Cruveilhier also made one surprising observation that he chose not to elaborate on in his reflections. In noting the crossed cerebral-cerebellar atrophy in his case, Cruveilhier exclaimed “Strange thing!” and then correctly inferred a “crossed effect” between the cerebral hemisphere and the cerebellum. Crossed cerebellar atrophy typically occurs with long-standing, extensive, unilateral cerebral lesions with onset either in utero or during early childhood [11, 13-15]. Alpers and Dear identified reports of crossed cerebral-cerebellar atrophy among 14 of 24 cases (58%) of cerebral hemiatrophy, but in the remaining cases, no mention of the cerebellum was made, so it is likely that the true proportion with crossed cerebral-cerebellar atrophy is much higher [5]. As in Cruveilhier’s case, several recent pathological and imaging studies of cerebral hemiatrophy have also noted atrophy of both the ipsilateral cerebral peduncle and the contralateral cerebellar hemisphere (with severe loss of cerebellar granule cells and parallel fibers, but with minimal loss of Purkinje cells), supporting a pathophysiologic mechanism involving transneuronal degeneration along the corticopontocerebellar pathways: under this scenario, cerebral hemiatrophy causes a decrease in output through the corticopontine pathway, which produces secondary antegrade transneuronal atrophy of the ipsilateral pontine nuclei (i.e., transsynaptic degeneration or “dying forward,” caused by loss of neuronal inputs), which in turn causes a decrease in output along the pontocerebellar pathway and a resulting tertiary antegrade transneuronal degeneration of the contralateral cerebellar granule cell layer [11, 16, 17]. In some cases, retrograde transneuronal degeneration (i.e., “dying backward” caused by lack of trophic support from the target neurons) within the cerebellorubrothalamic tract following unilateral thalamic and frontal cerebral lesions may also contribute to crossed cerebral-cerebellar atrophy [18]. In other cases, crossed cerebellar atrophy may result from postictal cerebellar lobular sclerosis (with severe loss of Purkinje cells and sparing of the middle cerebellar peduncle) [13, 19], although that mechanism cannot be readily implicated in Cruveilhier’s case with evident involvement of the ipsilateral cerebral peduncle and in the absence of a history of seizures.

Cruveilhier’s pathological case from 1830 clearly anticipated the cases reported by Dyke and colleagues based on pneumoencephalography and modern case reports, now typically recognized with computed tomography or magnetic resonance imaging.

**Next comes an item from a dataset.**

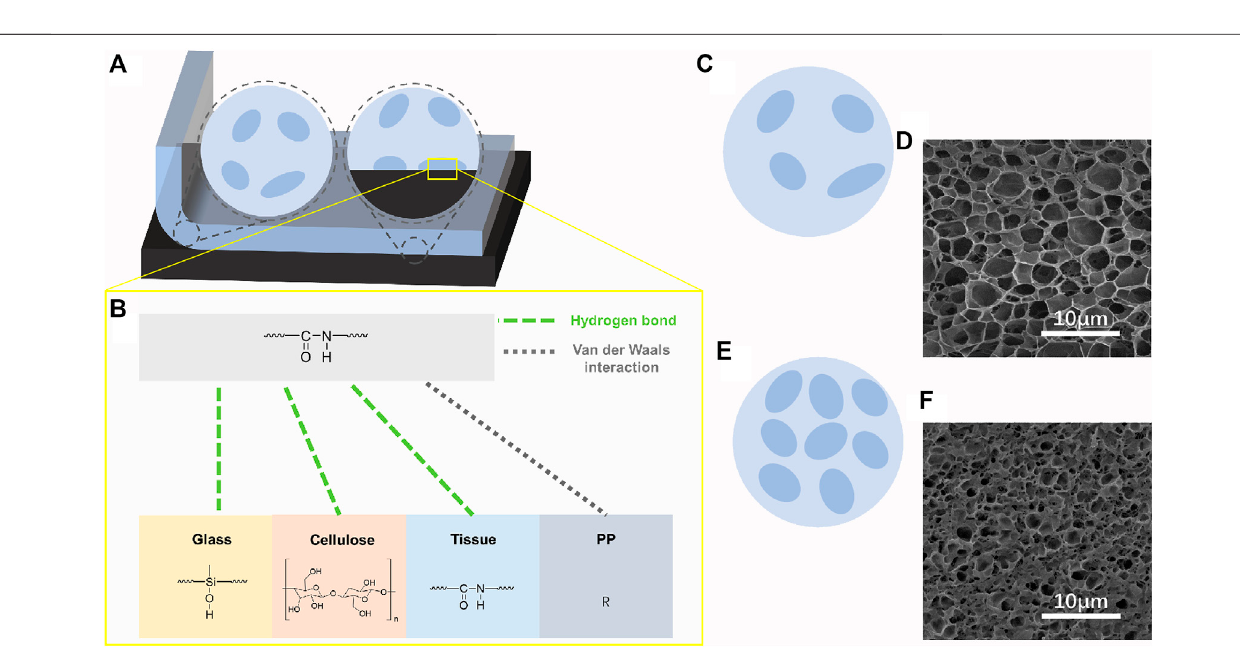
Frontiers in Chemistry |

Cruveilhier’s case also emphasizes the dubious concept of a “first report” and the importance of considering reports outside of one’s current time period and reports written in other than one’s native language.

This study does not require ethical approval.

The author has no conflicts of interest to declare.

The author did not receive any funding.

D.L. conceptualized the study and drafted the manuscript for intellectual content.